→ **Text provided**:
The temblors around Ground Zero Berkeley, otherwise known as station KPFA, seemed to be diminishing, but there were lingering aftershocks. The passions aroused, the grudges unleashed are very real. It all started with a series of heavy-handed moves by Pacifica’s board under Mary Frances Berry, which provoked the staff and in time sparked listener protests, culminating in a 10,000-person rally in Berkeley on July 31.
But the board had already capitulated two days earlier. Nevertheless, rumors were flying about sinister plots by management to sell KPFA. (The board majority has rejected a proposal to do that–at least for now. Incidentally, another report, here and elsewhere, about RadioNation being used as “scab” programming on KPFA is untrue. Pacifica station KPFK told host Marc Cooper early on that there were no such plans. Cooper, in turn, made it clear that under no circumstances would RadioNation allow itself to be used for that purpose.)
Our hope is that, with the lockout ended, the staff will go back to work–not only the work of running a radio station but the work of participating in the mediation of outstanding issues with the Pacifica board and of devising a plan for KPFA’s future that preserves its unique political and cultural identity. Berry promised KPFA staff programming autonomy and lifted the “no dirty laundry” rule prohibiting airing of the station’s grievances, which provoked the trouble. Consider the laundry aired; the staff can now show that it is not adamantly opposed to new programming and professionalism in the cause of expanding the station’s audience. Management can demonstrate that it is not intent on “firing” the present listenership, which is no more limited to aging white males than is Mary Frances Berry a fascist.

[Stored items]

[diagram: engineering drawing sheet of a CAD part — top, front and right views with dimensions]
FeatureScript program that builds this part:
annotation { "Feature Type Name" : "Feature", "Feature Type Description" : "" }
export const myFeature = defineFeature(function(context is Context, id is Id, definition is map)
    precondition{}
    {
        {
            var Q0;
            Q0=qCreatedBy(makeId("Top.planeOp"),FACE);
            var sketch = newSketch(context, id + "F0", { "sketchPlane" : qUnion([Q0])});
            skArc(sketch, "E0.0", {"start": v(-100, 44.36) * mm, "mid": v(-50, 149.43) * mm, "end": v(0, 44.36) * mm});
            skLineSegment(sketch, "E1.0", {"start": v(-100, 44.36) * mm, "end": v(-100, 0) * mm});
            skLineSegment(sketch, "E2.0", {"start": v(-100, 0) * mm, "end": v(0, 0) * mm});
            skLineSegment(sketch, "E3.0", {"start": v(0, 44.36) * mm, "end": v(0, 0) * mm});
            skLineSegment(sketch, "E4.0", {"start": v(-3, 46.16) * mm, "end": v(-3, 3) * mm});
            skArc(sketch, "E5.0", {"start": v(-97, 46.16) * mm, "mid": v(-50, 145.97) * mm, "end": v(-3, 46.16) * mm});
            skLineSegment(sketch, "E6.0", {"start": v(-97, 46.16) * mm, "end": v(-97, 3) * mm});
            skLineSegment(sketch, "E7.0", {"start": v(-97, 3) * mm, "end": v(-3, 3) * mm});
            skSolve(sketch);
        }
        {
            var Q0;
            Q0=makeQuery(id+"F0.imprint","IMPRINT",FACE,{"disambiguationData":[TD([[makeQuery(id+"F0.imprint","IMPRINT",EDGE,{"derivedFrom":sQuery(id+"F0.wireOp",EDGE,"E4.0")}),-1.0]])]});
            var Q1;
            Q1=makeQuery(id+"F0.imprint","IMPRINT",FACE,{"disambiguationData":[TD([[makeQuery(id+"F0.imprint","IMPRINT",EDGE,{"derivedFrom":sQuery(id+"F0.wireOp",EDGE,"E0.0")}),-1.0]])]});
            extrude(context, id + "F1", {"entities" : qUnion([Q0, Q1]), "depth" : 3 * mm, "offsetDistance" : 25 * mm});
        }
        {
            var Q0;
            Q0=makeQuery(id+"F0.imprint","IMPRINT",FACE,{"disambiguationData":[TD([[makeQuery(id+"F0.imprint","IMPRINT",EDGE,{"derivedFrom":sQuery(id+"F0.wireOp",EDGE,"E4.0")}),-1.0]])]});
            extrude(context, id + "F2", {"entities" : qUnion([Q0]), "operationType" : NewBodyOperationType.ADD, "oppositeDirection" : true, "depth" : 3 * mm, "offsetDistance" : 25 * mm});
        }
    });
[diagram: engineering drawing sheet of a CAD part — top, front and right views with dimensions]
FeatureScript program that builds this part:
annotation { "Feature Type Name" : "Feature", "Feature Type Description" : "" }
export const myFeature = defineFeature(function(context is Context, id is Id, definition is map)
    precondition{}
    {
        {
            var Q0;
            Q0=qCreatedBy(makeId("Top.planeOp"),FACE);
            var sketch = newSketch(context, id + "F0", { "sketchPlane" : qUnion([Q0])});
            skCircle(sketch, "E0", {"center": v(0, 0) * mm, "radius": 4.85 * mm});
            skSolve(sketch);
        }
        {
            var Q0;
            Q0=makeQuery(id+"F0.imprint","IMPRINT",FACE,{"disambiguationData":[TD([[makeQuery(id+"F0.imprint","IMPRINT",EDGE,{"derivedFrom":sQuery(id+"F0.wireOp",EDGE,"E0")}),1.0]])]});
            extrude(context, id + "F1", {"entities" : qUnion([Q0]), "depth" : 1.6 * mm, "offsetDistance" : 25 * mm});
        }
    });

→ **Work to complete**:
- a) Translate this sentence from the passage on KPFA into Spanish: "But the board had already capitulated two days earlier."
- b) Continue the passage on KPFA, picking up right after its last sentence.

→ **Numbered answers**:
- a) Pero la junta ya había capitulado dos días antes.

- b)
It is to KPFA’s great credit that it could elicit such passionate support from its listeners. But you can’t run a radio station from the street; slogans are no substitute for ideas. Strikes or lockouts always leave a residue of bitterness, which both sides should start working to assuage. Whether the resignations of Berry and executive director Lynn Chadwick are essential to this process is doubtful. A more useful course would be for the present board to make a formal commitment that it will sell no radio stations without consulting the listeners and staff. It could also pledge greater staff participation in decision-making. For the long term, it seems advisable that the Pacifica board be expanded or reconstituted with members of stature and credibility who will reflect the interests of all stakeholders–staff, station managers and boards, listeners. Under the present structure, the Pacifica board is an unaccountable, self-perpetuating body. The drawbacks of this setup were amply demonstrated in the recent crisis.
The role of listener-supported radio in our society has never been more crucial. The conglomeratization of commercial radio continues to squeeze the marketplace of ideas. Commercial radio is increasingly treated by its owners as a money machine. Even National Public Radio–along with PBS television–is bending toward corporate sponsors. Pacifica is the last bastion of the precept, enshrined in the FCC Act, that the public airways are a public trust. All parties must now work to preserve it.